After hugely successful runs around the world (in Vienna, London and Toronto to name a few), Hermès at Work, a travelling exhibition that puts the French luxury brand's skilled craftspeople on full display, popped up on Sept. 20 in Vancouver.

The evening before the exhibition opening, a dinner was hosted at top Vancouver restaurant Cioppino's to welcome Guillaume de Seynes, Hermès' executive vice president of the manufacturing division and equity investments. He also happens to be a sixth-generation member of the Hermès family.
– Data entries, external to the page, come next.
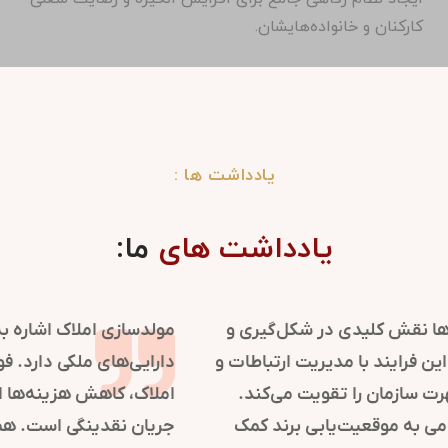
کارکنان و خانواده‌هایشان.
یادداشت ها :
یادداشت های
ما:
روابط عمومی در سازمان‌ها نقش کلیدی در شکل‌گیری و
حفظ تصویر مثبت دارد. این فرایند با مدیریت ارتباطات و
اطلاع‌رسانی، اعتماد و شهرت سازمان را تقویت می‌کند.
استراتژی‌های روابط عمومی به موقعیت‌یابی برند کمک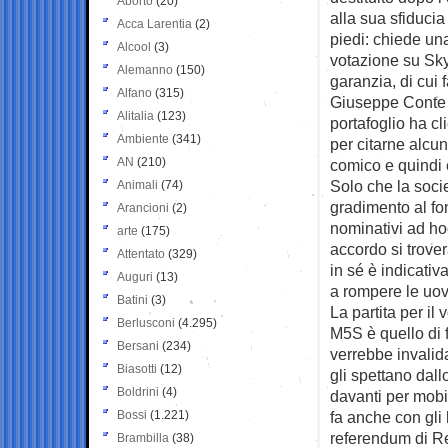
Aborto
(20)
alla sua sfiducia
Acca Larentia
(2)
piedi: chiede una
Alcool
(3)
votazione su SkyV
Alemanno
(150)
garanzia, di cui 
Alfano
(315)
Giuseppe Conte n
Alitalia
(123)
portafoglio ha cl
Ambiente
(341)
per citarne alcun
AN
(210)
comico e quindi è
Solo che la soci
Animali
(74)
gradimento al fo
Arancioni
(2)
nominativi ad hoc
arte
(175)
accordo si trove
Attentato
(329)
in sé è indicativ
Auguri
(13)
a rompere le uov
Batini
(3)
La partita per il
Berlusconi
(4.295)
M5S è quello di 
Bersani
(234)
verrebbe invalida
Biasotti
(12)
gli spettano dall
Boldrini
(4)
davanti per mobil
Bossi
(1.221)
fa anche con gli 
referendum di Re
Brambilla
(38)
Clients and friends of the brand convened around a large rectangular table in the restaurant's private space, and wine and conversation flowed, so much so that nobody seemed to notice Drake was dining in the other room. To my right was the evening's gracious host, Hermès Canada's president and CEO Jennifer Carter, and to my left, fashion plate Martine Argent, an actress and former model who's engaged to Francesco Aquilini, a local businessman whose holdings include the Vancouver Canucks. The table was dotted with familiar faces from Vancouver parties I've attended in the past, including the always elegant Ada Fung, who brought stylish pal Yvette Bell along for the swish sit down. Others around the table included actress Noureen Dewulf (her husband, Ryan Miller, plays for the Canucks), Maria Schaefer, a sixth-generation Hermès family member who worked in the brand's silk department, Vancouver style-setter and horse jumper Ling Qiu and Canadian show jumper Ben Asselin of Calgary, who is sponsored by Hermès. (Canadian Olympian Jonathan Asselin is his father and Nancy Southern, whose family founded the Calgary show jumping venue Spruce Meadows, is his mother.)

For the occasion of the unveiling of Hermès at Work, a big white tent was erected at Jack Pool Plaza on the water's edge of Coal Harbour. Inside de Seynes and Carter held court at the entrance of the tent, greeting guests as they made their way in to a space where the North Shore Mountains were the breathtaking backdrop for the party. Hermès craftspeople were scattered about the space demonstrating the handiwork for which the company is best known; a translator was on-hand for each station to help answer questions that onlookers put forward. Those in attendance on opening night, and those who stopped by in the subsequent days that the exhibition ran, had a chance to see just how their beloved Kelly bags are brought to life, how the saddles that started it all are stitched and how striking pieces of porcelain are painstakingly painted. A highlight for many was the section of the tent dedicated to scarves: It was an up-close look at how those iconic squares of silk go from pearly blank white canvases to joyfully hued wearable works of art though a mesmerizing process of flat-frame screen printing known, in homage to its roots in Lyon in the 1930s, as the "Lyonnaise method."

Guests on opening night came fully turned-out, some clutching the brand's coveted exotic skin bags while others donned a precious silk scarf. Champagne flowed and the party went on past the invite's stated 8 p.m. end time. Among those out: chef Ned Bell and his wife Kate Colley; television personality Monika Deol (who brought two of her four children along); real estate lawyer Neil Kornfeld; Army and Navy's Jacqui Cohen; Westbank Projects Corp. founder Ian Gillespie and his wife Stephanie Dong; newsman Mike Killeen and his wife, PR-pro Jill; Lululemon's director of innovation Brian Peterson; and the Consul General of France in Vancouver Jean-Christophe Fleury.